Likewise, while it is commonly accepted that social housing stock may be less energy efficient than ones that are owner-occupied (Point (7)), there is little evidence to highlight the extent of this inefficiency. Appropriate levels of assessment are, therefore, needed in order to assist social housing providers in considering the full extent of upgrades and support required (Santamouris and Kolokotsa 2015; Santamouris et al. 2017).
Thus, establishing how to optimise deployment of energy efficiency technologies in social housing is a priority and one that can yield promising results both economically and in terms of energy consumption (Bahaj and James 2006).
════════════════
### REQUIRED TASKS
1) In the passage on energy efficiency in social housing, what is needed to help social housing providers consider the full extent of the upgrades and support required?
2) For each statement, say whether it agrees with the passage on energy efficiency in social housing, and quote the words that decide it. (a) There is strong evidence showing how inefficient social housing stock is. (b) Working out how best to deploy energy efficiency technologies in social housing is called a priority. (c) The promising results mentioned are only economic.
3) Resume the passage on energy efficiency in social housing, starting after its final sentence.
The lines after this were taken from a separate source.

### Records from a data collection
════════════════
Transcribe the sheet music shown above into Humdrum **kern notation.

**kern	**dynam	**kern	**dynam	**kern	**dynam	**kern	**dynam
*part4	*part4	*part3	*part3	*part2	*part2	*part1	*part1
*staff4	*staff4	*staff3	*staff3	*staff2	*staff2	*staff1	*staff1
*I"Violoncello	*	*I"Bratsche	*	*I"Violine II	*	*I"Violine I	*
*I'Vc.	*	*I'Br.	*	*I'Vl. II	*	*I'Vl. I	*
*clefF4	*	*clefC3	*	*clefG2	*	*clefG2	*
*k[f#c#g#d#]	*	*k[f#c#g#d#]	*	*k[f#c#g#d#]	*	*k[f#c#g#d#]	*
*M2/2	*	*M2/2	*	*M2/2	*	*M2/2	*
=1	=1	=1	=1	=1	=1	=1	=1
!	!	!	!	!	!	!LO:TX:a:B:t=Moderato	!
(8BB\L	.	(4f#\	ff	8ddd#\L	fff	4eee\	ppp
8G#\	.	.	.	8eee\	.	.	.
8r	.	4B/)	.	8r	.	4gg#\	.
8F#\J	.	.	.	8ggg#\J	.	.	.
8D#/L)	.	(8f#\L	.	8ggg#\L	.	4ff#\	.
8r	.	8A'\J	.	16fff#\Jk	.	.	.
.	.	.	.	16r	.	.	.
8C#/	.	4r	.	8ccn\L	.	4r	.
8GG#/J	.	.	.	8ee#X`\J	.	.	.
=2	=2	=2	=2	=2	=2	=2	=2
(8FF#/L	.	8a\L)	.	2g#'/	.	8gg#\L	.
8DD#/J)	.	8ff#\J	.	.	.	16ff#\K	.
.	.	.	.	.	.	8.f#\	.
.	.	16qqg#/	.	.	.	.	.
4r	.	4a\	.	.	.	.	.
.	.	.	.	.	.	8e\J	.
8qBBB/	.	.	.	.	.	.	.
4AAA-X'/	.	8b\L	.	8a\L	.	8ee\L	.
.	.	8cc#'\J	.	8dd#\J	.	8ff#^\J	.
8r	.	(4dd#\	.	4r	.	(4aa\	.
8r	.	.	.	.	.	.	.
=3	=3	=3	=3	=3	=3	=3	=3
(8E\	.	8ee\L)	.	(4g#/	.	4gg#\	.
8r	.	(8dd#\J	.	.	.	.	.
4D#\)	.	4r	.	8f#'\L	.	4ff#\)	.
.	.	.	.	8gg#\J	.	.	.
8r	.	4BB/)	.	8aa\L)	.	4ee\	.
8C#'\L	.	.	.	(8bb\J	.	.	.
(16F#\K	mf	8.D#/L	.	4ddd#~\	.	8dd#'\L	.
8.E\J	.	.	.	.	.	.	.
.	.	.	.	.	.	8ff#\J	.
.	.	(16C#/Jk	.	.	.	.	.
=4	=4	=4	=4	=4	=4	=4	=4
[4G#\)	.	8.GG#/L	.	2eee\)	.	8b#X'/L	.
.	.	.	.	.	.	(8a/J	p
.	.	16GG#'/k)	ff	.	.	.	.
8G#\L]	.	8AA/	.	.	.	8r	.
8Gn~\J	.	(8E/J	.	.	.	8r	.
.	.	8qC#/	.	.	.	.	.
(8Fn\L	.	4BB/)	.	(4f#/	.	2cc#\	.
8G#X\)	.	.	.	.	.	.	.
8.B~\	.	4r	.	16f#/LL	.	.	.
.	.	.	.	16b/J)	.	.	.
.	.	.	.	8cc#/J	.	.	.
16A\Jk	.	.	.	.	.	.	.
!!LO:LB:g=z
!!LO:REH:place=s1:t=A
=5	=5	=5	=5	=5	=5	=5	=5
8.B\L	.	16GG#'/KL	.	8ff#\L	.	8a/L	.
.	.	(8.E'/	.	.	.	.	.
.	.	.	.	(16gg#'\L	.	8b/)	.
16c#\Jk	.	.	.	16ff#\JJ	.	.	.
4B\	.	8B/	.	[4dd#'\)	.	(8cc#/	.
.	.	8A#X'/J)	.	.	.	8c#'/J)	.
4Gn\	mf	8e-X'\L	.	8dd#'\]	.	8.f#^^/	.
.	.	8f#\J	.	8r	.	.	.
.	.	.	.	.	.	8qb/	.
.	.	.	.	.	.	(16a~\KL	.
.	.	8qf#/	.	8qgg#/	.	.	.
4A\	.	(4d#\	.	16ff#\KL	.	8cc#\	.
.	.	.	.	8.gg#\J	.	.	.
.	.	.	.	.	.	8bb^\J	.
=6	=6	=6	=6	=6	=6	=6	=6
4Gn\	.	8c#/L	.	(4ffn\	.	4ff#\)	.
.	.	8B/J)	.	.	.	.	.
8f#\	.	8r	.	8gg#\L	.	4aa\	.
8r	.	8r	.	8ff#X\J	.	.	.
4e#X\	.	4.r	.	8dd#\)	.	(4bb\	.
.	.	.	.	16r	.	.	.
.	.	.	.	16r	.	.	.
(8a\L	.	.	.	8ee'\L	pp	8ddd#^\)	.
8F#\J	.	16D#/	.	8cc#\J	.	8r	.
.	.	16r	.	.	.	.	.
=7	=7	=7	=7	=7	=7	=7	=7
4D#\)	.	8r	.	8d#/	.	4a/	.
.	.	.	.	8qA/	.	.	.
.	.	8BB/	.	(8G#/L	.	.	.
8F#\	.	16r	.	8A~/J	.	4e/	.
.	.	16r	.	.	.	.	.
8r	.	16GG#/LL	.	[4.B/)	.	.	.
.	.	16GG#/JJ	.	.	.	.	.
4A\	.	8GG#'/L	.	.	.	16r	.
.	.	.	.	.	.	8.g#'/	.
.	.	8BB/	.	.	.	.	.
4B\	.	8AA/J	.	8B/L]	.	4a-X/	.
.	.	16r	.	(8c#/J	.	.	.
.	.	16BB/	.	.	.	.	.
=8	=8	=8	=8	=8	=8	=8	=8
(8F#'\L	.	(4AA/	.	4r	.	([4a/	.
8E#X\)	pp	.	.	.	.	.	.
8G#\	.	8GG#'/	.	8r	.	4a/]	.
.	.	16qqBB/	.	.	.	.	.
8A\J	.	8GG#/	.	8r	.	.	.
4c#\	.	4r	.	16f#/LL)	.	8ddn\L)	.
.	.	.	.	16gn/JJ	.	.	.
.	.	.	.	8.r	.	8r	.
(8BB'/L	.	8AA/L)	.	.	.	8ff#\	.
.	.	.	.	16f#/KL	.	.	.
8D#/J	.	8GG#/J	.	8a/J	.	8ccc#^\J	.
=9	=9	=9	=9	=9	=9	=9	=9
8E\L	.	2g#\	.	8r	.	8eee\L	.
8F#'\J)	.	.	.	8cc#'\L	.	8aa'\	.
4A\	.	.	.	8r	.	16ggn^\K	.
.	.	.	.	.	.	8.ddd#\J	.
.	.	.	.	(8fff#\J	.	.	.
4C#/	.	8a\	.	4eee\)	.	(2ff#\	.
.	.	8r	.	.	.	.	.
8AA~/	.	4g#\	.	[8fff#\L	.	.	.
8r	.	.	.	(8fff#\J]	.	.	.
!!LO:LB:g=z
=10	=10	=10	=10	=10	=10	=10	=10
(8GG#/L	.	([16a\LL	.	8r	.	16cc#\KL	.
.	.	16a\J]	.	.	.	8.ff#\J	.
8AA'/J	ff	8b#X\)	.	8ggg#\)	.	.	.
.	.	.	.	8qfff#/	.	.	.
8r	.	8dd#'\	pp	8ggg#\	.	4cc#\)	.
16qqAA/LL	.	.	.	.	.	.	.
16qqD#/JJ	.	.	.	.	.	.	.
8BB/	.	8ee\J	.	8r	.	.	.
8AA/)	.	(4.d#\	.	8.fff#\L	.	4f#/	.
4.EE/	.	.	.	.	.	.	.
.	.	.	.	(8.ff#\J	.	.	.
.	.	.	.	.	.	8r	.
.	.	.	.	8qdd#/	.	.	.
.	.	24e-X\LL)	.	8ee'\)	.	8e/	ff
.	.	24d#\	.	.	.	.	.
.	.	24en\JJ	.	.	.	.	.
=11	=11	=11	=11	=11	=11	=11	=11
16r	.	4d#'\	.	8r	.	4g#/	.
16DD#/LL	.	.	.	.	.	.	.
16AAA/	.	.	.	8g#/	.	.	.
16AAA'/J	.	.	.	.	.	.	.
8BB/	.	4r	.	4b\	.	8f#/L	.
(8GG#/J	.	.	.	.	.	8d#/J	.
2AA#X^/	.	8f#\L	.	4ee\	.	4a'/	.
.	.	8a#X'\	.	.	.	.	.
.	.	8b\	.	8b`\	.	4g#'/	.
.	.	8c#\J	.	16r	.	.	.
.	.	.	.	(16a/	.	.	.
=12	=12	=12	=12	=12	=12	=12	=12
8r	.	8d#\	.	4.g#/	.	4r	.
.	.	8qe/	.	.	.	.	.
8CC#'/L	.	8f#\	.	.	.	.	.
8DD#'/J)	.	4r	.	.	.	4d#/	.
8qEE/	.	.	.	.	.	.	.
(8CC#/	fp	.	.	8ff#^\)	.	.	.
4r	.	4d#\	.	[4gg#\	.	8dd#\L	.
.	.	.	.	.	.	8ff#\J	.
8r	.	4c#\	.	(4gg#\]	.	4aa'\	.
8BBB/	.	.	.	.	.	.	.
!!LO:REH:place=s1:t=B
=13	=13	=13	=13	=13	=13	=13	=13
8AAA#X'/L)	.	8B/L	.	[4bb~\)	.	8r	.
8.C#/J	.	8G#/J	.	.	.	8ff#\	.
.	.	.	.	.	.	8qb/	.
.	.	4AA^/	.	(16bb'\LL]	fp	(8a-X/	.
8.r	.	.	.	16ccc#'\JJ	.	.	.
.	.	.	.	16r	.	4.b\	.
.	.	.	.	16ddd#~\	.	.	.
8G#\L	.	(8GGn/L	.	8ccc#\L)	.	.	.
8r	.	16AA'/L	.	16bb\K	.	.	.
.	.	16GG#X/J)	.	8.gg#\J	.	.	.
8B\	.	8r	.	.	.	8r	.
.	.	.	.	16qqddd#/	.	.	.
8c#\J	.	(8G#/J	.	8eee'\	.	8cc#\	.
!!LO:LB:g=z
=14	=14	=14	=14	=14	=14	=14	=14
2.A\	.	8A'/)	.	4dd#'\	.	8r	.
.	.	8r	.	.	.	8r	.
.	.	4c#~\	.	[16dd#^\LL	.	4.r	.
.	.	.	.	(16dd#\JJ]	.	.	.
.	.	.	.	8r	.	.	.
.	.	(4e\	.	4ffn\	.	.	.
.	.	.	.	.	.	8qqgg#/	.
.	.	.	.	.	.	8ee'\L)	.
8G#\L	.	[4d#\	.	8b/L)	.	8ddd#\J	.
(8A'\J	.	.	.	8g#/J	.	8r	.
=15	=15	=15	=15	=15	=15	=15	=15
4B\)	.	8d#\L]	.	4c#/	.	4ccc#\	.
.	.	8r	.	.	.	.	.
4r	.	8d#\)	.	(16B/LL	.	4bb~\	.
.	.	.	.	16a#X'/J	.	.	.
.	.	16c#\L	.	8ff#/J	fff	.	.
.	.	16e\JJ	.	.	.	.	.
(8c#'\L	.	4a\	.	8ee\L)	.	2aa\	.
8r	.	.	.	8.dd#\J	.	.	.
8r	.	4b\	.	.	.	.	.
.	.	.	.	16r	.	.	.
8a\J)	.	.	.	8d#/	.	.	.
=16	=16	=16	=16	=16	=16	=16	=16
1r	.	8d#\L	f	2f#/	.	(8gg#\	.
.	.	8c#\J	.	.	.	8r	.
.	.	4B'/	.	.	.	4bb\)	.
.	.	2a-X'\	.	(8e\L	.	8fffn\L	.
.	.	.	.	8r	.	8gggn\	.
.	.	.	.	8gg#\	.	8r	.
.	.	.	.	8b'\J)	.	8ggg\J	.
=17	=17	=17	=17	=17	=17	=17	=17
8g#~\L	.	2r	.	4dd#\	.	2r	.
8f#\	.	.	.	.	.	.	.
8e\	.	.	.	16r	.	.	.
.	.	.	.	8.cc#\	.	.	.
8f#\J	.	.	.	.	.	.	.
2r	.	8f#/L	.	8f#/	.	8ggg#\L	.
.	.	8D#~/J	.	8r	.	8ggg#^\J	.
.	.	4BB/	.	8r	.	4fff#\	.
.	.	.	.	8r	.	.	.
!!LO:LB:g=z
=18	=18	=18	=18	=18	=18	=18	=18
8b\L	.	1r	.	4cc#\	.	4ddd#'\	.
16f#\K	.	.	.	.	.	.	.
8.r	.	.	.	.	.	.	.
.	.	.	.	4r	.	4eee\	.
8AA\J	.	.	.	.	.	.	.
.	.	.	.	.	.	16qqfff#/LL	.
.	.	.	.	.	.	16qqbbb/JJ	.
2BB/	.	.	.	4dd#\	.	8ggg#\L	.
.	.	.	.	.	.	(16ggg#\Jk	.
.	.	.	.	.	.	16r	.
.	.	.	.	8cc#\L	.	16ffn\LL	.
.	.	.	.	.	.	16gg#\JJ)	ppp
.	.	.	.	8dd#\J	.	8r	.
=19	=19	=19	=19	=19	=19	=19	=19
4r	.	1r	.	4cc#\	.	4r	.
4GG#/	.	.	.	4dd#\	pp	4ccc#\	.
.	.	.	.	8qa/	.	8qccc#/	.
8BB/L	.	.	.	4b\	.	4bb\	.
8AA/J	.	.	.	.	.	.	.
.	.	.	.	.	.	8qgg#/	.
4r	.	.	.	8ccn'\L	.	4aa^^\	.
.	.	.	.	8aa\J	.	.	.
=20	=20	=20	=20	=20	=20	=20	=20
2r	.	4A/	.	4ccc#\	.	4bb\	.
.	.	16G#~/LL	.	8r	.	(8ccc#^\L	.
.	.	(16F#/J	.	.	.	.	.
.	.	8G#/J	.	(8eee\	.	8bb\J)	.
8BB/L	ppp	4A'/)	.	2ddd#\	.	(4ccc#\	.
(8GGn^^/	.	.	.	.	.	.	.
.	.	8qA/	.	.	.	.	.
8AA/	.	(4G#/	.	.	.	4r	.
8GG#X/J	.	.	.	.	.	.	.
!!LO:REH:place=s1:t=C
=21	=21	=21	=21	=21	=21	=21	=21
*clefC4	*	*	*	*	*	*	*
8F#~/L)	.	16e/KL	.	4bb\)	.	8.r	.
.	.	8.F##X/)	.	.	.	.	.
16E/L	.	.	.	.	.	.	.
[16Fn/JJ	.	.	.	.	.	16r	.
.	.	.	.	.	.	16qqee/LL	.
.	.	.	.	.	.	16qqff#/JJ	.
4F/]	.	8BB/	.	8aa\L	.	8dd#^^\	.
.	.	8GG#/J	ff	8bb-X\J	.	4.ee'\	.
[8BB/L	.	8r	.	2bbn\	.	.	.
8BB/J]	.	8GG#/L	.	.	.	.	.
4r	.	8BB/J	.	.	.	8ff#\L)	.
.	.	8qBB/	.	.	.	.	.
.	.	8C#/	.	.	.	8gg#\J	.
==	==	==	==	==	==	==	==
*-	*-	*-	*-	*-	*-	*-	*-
════════════════
### RESPONSES TO THE TASKS
1) Appropriate levels of assessment are needed.

2)
(a) No: "there is little evidence to highlight the extent of this inefficiency"
(b) Yes: "establishing how to optimise deployment of energy efficiency technologies in social housing is a priority"
(c) No: "both economically and in terms of energy consumption"

3)
The project seeks to identify and understand the institutional, structural, material and perceptual opportunities and barriers that shape decision-making of social housing providers in NSW on the implementation of energy efficiency upgrades, including their scope and scale. The project will provide OEH and other relevant agencies with key insights into:
(1) what motivates CHPs to consider efficiency upgrades,
(2) strategic plans in place (or planned) for these upgrades, and
(3) barriers to implementing such plans, and
(4) what improvements in outcomes (actual and expected) are experienced by CHPs and tenants
The project team will take a mixed method approach to establishing an evidence base for policymakers to devise appropriate solutions, especially in overcoming barriers that social housing providers face in performing upgrades to their properties. It will comprise an international literature review, 25 interviews with senior management of social housing providers of various sizes and locations in NSW (approximately 20% of social housing providers in NSW), a housing quality questionnaire, development of a spot measurement protocol for data collection at 100 dwellings for simulation, and a qualitative assessment of improvement outcomes.